◆ **Try it**:
Decide whether each statement below agrees with the text on freedom, prosperity and alliances: (a) China has more than one formal treaty ally; (b) the EU adopted its mutual defense clause in 2009; (c) Switzerland is formally part of the democratic alliance. Answer yes or no for each, and quote the words of the text that decide it.

Extract below:

Freedom, Prosperity and Alliances - Empirics

Perusing the Atlantic Council’s Freedom & Prosperity Index (FPI), this section analyses the propensity of democratic countries (or “free” countries in FPI terminology) to form alliances or engage in substantial security cooperation with other democratic countries.[14] This section will also analyze to what extent economic development (or “prosperity” in FPI terminology) affects a country’s propensity to form alliances with other prosperous countries. 

The FPI measures countries’ levels of freedom and prosperity. The concepts of freedom and prosperity underpinning the index are more multifaceted compared to basic definitions of democracy (e.g. free and fair elections) and economic well-being (e.g. per capita income). Or: “A distinctive aspect of the Freedom and Prosperity Indexes is their root in and reflection of an expansive understanding of what constitutes a free and prosperous society. The Freedom Index measures the economic, political, and legal dimensions of freedom. This broader definition of freedom differentiates the index from other measures focused on specific institutional (electoral, corruption, economic openness, and so on). Likewise, the Prosperity Index is more exhaustive than previous measurement projects such as the United Nations Human Development Index or various poverty indexes.” But both freedom and prosperity serves can be seen as acceptable proxies of democracy and economic well-being.

Analyzing FPI data, it is helpful to distinguish between formal alliances and broader security cooperation. The democratic alliance, broadly conceived, comprises NATO, Rio Treaty members, U.S. bilateral treaty allies, and the EU. The non-democratic alliance led by Russia consists of the members of CSOT and Russia’s bilateral treaty ally, North Korea. China, the other major non-democratic great power, has only one formal treaty ally, North Korea. China and Russia are not allied to one another, but they do maintain close security relations.

Admittedly, security cooperation varies in intensity and one can legitimately disagree over which countries should be classified as “close security partners”. In Russia, this groups arguably comprises, Iran, China, Syria, and Vietnam as well as various sub-Saharan countries (though Syria will likely cease being a Russian security partner following the fall of the Assad regime). Whether countries that maintain close diplomatic ties with Russia, such as Cuba, Nicaragua or Venezuela, should be included is debatable. In the case of China, Cambodia and Laos should probably be classified as close security partners. In the case of the United States, one can rely on Washington’s major non-NATO (MNNA) ally designation to decide which countries should qualify as close security partners. But whether Saudi Arabia, Singapore and the UAE, none of whom are MNNA, should also qualify, can be debated. The same is true for whether China and Russia should be seen as security partners. Admittedly, one can always quibble about the classification of individual countries, but the overall picture does not change much. Table 1 and the Annex show what countries were included in the alliance and security partner category with respect to the United States/ EU, Russia and China.

The democratic alliance comprises NATO, U.S. bilateral security partners, Rio Treaty members and due to the mutual defense clause adopted by the EU in 2009 (even though Austria and Ireland are strictly speaking neutral countries). Using this classification, 83% of the countries in the high freedom category (highly developed democracies) are allies. Of the 41 countries in this category, only Switzerland, the Seychelles, Barbados, Cape Verde, Singapore, Taiwan and Israel are not formally part of the democratic alliance. (However, Singapore is a close U.S. security partner and the U.S. is committed to lending support to Taiwan in case of an attack.)

End of Extract.
Information shown below:

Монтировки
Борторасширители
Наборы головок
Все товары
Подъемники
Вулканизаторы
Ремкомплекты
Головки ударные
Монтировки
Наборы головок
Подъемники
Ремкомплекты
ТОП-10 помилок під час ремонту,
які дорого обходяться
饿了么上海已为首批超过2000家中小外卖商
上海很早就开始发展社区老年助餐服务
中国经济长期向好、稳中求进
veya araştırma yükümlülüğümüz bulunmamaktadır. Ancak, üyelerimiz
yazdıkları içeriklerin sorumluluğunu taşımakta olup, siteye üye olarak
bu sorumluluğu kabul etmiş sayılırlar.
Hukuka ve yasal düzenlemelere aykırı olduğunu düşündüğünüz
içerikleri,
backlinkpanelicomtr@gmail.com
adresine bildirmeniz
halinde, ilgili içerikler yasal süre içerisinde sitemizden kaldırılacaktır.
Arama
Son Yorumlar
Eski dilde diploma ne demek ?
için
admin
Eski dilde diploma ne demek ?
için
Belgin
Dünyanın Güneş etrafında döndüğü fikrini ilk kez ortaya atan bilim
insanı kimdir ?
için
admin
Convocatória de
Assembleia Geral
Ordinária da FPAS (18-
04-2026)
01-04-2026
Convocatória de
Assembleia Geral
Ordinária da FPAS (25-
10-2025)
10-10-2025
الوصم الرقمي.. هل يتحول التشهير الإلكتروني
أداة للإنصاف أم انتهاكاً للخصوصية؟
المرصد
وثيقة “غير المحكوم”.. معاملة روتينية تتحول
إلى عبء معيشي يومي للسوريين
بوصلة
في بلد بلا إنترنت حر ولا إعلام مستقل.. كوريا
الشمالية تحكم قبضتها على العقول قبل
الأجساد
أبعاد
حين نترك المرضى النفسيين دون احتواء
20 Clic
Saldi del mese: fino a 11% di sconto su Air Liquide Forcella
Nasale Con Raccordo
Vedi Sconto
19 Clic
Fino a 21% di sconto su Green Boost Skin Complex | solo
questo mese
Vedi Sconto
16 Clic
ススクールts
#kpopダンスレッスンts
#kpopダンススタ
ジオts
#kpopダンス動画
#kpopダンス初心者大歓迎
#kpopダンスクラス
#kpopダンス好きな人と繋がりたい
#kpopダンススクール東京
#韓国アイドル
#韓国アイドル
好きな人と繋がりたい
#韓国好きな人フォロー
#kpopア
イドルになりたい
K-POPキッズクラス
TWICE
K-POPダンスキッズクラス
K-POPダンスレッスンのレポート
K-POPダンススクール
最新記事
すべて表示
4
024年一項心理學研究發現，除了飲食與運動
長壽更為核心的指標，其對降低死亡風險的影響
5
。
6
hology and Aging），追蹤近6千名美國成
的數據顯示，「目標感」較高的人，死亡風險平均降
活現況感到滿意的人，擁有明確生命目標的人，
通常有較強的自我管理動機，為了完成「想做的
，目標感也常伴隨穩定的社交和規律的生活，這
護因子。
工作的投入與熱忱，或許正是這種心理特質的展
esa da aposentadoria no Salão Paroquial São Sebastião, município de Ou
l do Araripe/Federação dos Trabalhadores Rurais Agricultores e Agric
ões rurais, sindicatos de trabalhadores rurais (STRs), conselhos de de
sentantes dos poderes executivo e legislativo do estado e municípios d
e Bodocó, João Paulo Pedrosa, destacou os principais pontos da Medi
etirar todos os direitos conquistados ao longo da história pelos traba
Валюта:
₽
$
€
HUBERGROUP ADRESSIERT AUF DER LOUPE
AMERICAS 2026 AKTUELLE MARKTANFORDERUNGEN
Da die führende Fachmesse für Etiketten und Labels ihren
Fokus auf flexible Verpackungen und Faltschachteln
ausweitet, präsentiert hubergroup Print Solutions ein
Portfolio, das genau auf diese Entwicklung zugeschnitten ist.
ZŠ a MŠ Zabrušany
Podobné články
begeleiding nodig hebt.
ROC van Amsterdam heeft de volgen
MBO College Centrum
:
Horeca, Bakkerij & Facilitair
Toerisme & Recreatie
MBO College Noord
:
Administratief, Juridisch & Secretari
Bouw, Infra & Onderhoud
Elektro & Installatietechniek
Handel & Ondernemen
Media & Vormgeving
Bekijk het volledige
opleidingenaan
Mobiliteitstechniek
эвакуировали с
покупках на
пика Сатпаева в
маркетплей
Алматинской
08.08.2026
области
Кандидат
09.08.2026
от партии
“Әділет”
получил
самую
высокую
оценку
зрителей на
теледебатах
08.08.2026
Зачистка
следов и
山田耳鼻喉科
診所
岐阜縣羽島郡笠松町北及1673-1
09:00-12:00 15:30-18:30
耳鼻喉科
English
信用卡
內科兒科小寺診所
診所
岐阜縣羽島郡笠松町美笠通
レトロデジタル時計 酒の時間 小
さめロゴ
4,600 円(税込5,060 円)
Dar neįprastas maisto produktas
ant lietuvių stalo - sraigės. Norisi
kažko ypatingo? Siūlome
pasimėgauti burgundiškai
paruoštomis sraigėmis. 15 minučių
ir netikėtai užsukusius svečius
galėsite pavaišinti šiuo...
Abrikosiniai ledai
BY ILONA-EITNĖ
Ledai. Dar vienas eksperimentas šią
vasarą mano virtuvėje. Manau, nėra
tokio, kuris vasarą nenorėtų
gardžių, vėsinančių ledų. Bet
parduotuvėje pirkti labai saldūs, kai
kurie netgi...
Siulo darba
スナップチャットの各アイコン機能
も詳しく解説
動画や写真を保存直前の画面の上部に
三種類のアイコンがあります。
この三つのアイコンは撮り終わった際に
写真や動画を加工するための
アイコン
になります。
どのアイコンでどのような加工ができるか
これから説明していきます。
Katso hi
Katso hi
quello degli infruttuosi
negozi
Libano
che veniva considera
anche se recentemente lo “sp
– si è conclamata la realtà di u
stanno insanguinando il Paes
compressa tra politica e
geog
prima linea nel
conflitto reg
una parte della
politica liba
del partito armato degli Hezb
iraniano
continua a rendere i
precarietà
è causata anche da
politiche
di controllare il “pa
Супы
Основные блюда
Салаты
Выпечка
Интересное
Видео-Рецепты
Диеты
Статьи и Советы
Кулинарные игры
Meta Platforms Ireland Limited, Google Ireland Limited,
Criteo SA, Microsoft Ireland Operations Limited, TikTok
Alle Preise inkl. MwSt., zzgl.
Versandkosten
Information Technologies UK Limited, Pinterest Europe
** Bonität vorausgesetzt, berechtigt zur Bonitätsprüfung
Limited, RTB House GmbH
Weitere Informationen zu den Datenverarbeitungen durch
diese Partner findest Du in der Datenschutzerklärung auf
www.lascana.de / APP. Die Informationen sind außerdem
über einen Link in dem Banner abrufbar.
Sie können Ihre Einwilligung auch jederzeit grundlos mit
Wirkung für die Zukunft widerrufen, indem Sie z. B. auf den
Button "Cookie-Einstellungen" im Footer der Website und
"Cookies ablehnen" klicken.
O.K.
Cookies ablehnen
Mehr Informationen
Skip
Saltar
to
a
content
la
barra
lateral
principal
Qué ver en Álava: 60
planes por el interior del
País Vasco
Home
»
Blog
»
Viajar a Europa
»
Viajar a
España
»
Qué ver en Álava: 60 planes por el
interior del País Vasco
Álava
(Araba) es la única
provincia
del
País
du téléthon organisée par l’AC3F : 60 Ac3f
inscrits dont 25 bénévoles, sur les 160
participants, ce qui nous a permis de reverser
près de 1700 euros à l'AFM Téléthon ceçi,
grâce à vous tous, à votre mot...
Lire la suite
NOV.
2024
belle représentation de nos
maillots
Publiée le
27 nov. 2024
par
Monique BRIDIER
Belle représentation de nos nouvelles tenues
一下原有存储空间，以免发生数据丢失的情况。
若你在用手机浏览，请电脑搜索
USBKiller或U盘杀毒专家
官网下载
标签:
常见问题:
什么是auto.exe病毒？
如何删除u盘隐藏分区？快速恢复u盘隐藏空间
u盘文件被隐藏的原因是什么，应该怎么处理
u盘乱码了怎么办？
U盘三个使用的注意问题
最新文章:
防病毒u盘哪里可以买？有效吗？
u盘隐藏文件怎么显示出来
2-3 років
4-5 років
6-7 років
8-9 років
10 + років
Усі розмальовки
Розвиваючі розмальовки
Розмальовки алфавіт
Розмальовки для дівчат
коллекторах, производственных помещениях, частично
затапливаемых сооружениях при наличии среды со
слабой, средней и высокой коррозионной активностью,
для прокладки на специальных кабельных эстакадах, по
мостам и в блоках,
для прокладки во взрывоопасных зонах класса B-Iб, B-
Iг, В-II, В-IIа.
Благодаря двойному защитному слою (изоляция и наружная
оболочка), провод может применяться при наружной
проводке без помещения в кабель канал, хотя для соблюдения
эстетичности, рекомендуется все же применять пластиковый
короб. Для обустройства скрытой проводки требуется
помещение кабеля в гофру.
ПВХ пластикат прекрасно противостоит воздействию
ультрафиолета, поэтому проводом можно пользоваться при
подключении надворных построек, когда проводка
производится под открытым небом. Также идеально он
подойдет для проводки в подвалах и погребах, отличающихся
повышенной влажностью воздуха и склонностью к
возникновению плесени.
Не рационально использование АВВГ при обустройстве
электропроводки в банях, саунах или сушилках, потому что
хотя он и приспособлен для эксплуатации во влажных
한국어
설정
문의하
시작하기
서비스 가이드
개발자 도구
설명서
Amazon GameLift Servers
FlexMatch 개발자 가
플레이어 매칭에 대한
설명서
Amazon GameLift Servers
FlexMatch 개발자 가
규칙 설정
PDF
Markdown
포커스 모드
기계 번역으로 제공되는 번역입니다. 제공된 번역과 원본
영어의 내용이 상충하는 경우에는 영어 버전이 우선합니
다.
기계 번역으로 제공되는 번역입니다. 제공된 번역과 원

End of Information shown.

◆ **Answer to the exercise**:
(a) No: "China, the other major non-democratic great power, has only one formal treaty ally, North Korea."
(b) Yes: "due to the mutual defense clause adopted by the EU in 2009"
(c) No: "Of the 41 countries in this category, only Switzerland, the Seychelles, Barbados, Cape Verde, Singapore, Taiwan and Israel are not formally part of the democratic alliance."